На этом разговор закончился, а Катя грустно подумала, что придется уезжать из Англии, к которой она уже душой прилепилась, и улетать в холодные снега России.

Она была твердо убеждена, что никто там ее не ждал с трепетом сердечного нетерпения. Смутно помнила двоюродную тетку Антонину, проживавшую в какой-то глуши, почти не помнила Дарью. Чаще всего вспоминался (когда вспоминался) Андрей Малашенко. В течение последних лет он раза три приезжал к ней, передавал деньги, оплачивал расходы Кати и ее незначительные долги. Парень был простоват, с точки зрения Кати. Но с тем большим удовольствием она прогуливала его по Лондону, от которого Андрей пришел в полный восторг. По поводу своей работы в холдинге он отвечал крайне уклончиво, и Катя пришла к выводу, что должность он там занимает незначительную и служит на посылках. А когда они прощались последний раз в аэропорту Хитроу, то поцеловались в губы. И от этого поцелуя Катю словно горячей волной обдало с головы до пяток.

Ближе к лету, когда учебный год уже шел к завершению, Катя и Дорис попытались решить вопрос летнего времяпровождения. На велосипедах они доехали до Лондона, оставили двухколесный транспорт в камере хранения вокзала Виктория, спустились в свой любимый подвал кафе «Принц Уэльский», взяли кофе с мороженым, и Дорис сказала:

— Брат дает мне на отдых две недели. А потом я буду работать в его фирме. До сентября.

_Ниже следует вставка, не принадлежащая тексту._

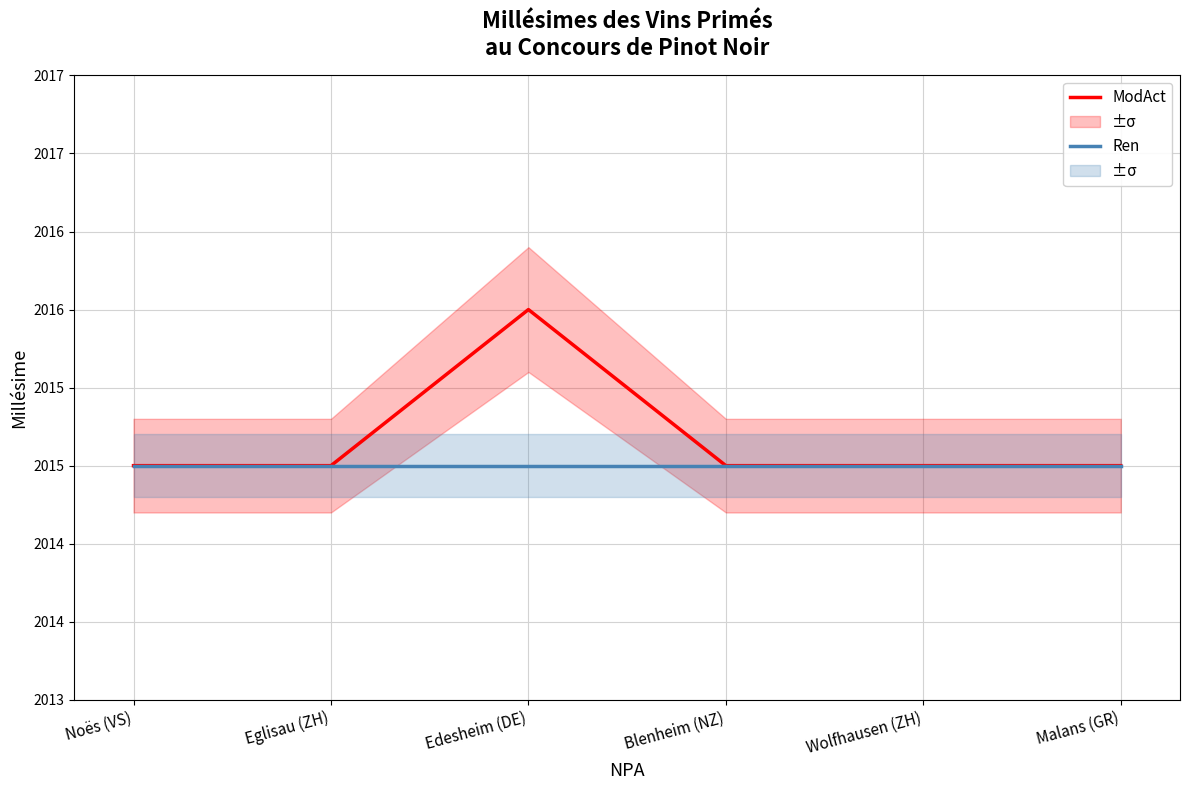

How many lines are shown in the chart?

2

— Только две недели? — огорчилась Катя.

— Да, Кэт. Брат прав. Надо уже применять свои знания на практике.

— Хорошо, Дорис, — решительно сказала Катя. — Тогда мы с тобой порезвимся две недели, а потом я тоже улечу на фирму своего отца и буду проходить практику.

Отец Кати к тому времени уже исчез в океане, но она никому в колледже об этом не говорила. Дорохов эту позицию поддержал, оплата за обучение поступала регулярно, так что эта семейная трагедия оставалась личным делом Кати, и даже Дорис о ней ничего не знала.